**WHAT YOU SHOULD DO:**
Counting from the line that holds "wrist: (1363, 1020)", return each line exactly, through and including the last line of the entries.

**DATASET CONTENT:**
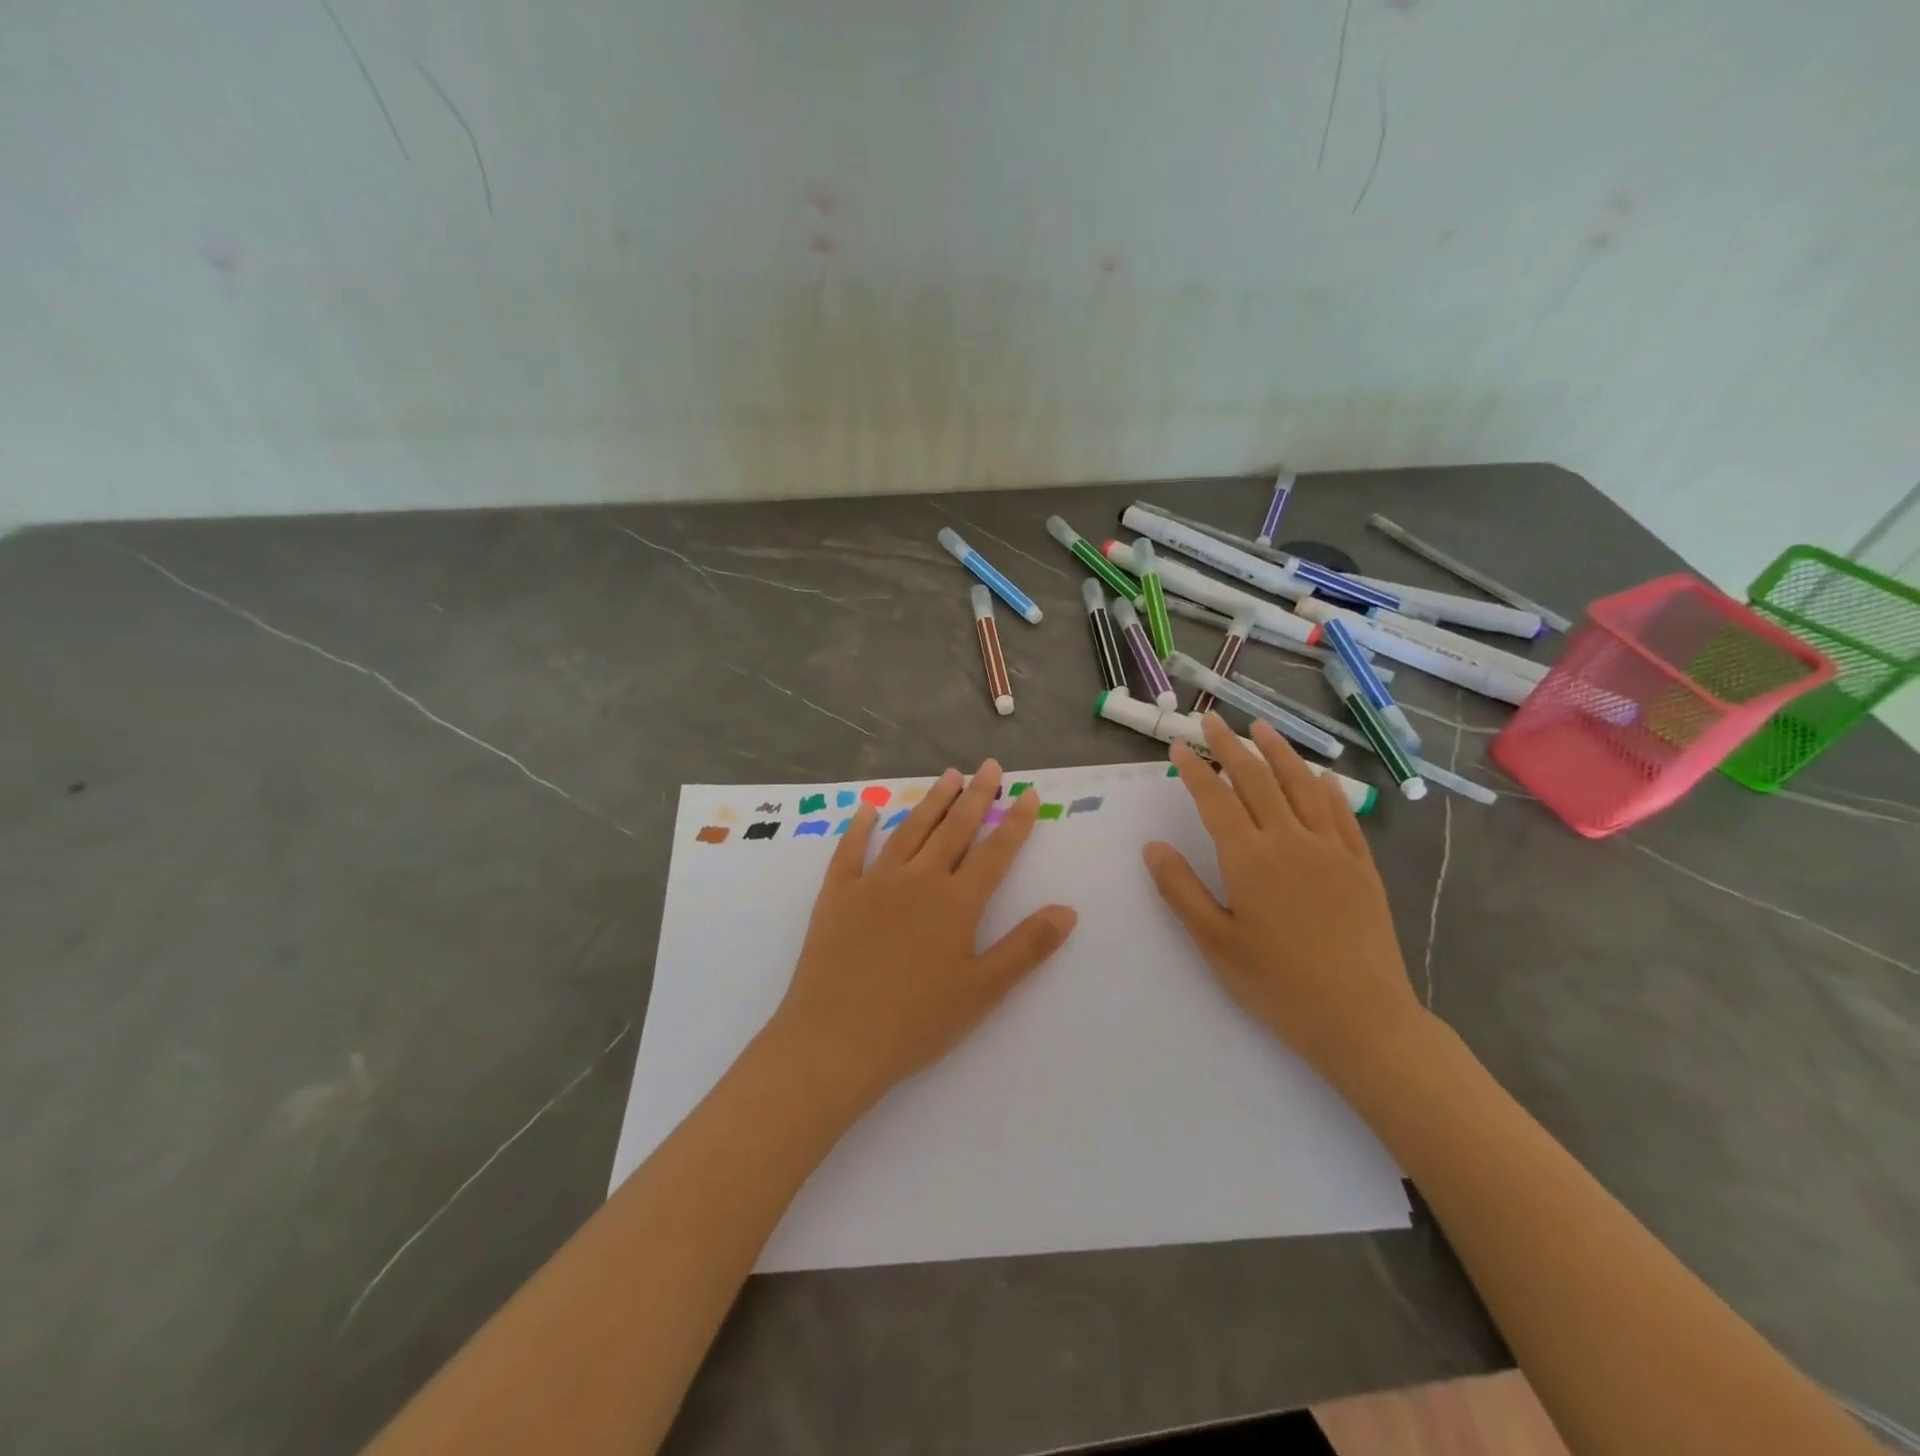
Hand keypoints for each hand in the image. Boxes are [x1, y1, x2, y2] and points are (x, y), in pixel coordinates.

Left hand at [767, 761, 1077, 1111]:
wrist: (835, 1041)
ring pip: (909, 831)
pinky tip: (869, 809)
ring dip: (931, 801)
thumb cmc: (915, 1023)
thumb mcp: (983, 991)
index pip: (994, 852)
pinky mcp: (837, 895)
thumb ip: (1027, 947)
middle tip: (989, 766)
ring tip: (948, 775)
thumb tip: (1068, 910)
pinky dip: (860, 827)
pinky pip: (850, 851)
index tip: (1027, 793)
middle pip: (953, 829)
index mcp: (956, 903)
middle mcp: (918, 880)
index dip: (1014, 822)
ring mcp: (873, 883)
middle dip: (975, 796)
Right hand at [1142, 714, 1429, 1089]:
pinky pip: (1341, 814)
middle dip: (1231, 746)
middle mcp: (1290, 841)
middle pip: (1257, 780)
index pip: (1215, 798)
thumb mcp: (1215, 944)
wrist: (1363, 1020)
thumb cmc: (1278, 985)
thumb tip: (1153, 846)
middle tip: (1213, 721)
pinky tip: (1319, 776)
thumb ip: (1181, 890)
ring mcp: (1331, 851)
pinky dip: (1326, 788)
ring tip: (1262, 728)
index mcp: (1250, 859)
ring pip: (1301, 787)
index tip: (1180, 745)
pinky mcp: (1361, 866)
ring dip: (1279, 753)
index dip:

**EXERCISE RESPONSE:**
wrist: (1363, 1020)
thumb cmc: (1278, 985)
thumb tip: (1153, 846)
middle tip: (1213, 721)
pinky tip: (1319, 776)
thumb ip: (1181, 890)
ring mcp: (1331, 851)
pinky dip: (1326, 788)
ring tip: (1262, 728)
index mcp: (1250, 859)
ring pip: (1301, 787)
index tip: (1180, 745)
pinky mcp: (1361, 866)
ring dip: (1279, 753)
index dip:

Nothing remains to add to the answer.